*Assignment:*
Can you reproduce the passage on the sterile OR protocol word for word, starting at "Implement protocol for" and ending at "Plymouth Meeting, PA."?

Implement protocol for `sterile OR’
"Surgical teams have seen successful reductions in distractions and improved workflow after implementing a `sterile cockpit’ protocol during critical phases of operations," says Michelle Feil, MSN, RN, senior patient safety analyst at the Pennsylvania Patient Safety Authority in Plymouth Meeting, PA.
This concept has been borrowed from the aviation field. All communication in the cockpit is restricted to information that is necessary for handling the plane during critical phases, such as takeoff and landing, Feil says. "For surgical teams, these critical phases need to be identified by the team," she says.
Critical phases for the OR team have been defined as briefing, time-out, and debriefing, according to the Pennsylvania report. However, the critical phases might vary according to the procedure and the staff member’s responsibilities, Feil says. "For instance, induction may be a critical phase for an anesthesia provider, nerve dissection or creation of an anastomosis may be a critical phase for the surgeon, and surgical counts or specimen labeling may be critical phases for nurses," she says.
Small talk is inevitable, and it even can help improve teamwork and job satisfaction, Feil acknowledges. "But it is up to each individual member of the team to make sure that they are not creating a situation in which they themselves will be distracted, and that they are not distracting others," she says.
Nick Sevdalis, PhD, senior lecturer in the Faculty of Medicine, Department of Surgery & Cancer, Imperial College London, says that for interventions such as a "sterile OR" to be successful, you must have buy-in from the OR staff "and an active effort to change a culture of distractions,’ for lack of better term."

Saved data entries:

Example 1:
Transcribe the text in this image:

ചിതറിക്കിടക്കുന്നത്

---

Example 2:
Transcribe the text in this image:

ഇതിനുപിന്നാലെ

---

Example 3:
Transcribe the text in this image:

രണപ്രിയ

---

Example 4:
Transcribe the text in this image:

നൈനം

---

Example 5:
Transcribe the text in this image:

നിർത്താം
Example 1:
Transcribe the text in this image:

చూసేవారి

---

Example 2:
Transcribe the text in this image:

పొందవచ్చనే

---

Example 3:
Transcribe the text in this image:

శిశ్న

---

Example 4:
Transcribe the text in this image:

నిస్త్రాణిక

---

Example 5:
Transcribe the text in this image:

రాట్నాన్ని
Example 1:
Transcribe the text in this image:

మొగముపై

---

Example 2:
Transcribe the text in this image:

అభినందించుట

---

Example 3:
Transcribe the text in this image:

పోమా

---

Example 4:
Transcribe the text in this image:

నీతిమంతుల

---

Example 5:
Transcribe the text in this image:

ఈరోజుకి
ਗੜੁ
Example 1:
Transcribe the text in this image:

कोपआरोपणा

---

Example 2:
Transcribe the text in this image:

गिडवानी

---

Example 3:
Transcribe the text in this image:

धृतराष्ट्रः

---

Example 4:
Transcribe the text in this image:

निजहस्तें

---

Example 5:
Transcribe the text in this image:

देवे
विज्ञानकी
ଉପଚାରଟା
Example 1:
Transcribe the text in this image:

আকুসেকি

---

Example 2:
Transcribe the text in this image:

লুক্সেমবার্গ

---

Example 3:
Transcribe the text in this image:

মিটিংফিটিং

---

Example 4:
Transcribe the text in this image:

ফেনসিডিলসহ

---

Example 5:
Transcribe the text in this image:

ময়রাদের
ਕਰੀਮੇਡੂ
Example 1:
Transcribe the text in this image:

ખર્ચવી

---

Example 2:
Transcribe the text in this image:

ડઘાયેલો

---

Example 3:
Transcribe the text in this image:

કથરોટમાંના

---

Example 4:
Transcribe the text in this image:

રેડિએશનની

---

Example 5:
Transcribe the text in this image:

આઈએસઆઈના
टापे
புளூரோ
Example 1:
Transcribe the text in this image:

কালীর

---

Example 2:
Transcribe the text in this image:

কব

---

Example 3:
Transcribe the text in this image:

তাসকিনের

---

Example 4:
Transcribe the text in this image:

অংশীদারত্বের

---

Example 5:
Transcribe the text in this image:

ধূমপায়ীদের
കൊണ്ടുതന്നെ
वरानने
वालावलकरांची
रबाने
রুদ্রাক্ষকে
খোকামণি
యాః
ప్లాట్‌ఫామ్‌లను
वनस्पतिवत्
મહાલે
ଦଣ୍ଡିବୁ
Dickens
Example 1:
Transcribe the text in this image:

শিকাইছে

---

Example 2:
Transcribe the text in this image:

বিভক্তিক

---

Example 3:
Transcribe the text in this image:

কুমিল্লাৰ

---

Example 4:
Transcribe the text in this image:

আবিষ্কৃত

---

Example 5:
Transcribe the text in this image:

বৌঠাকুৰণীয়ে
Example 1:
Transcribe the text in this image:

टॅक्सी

*Finished task:*
Implement protocol for `sterile OR’
"Surgical teams have seen successful reductions in distractions and improved workflow after implementing a `sterile cockpit’ protocol during critical phases of operations," says Michelle Feil, MSN, RN, senior patient safety analyst at the Pennsylvania Patient Safety Authority in Plymouth Meeting, PA.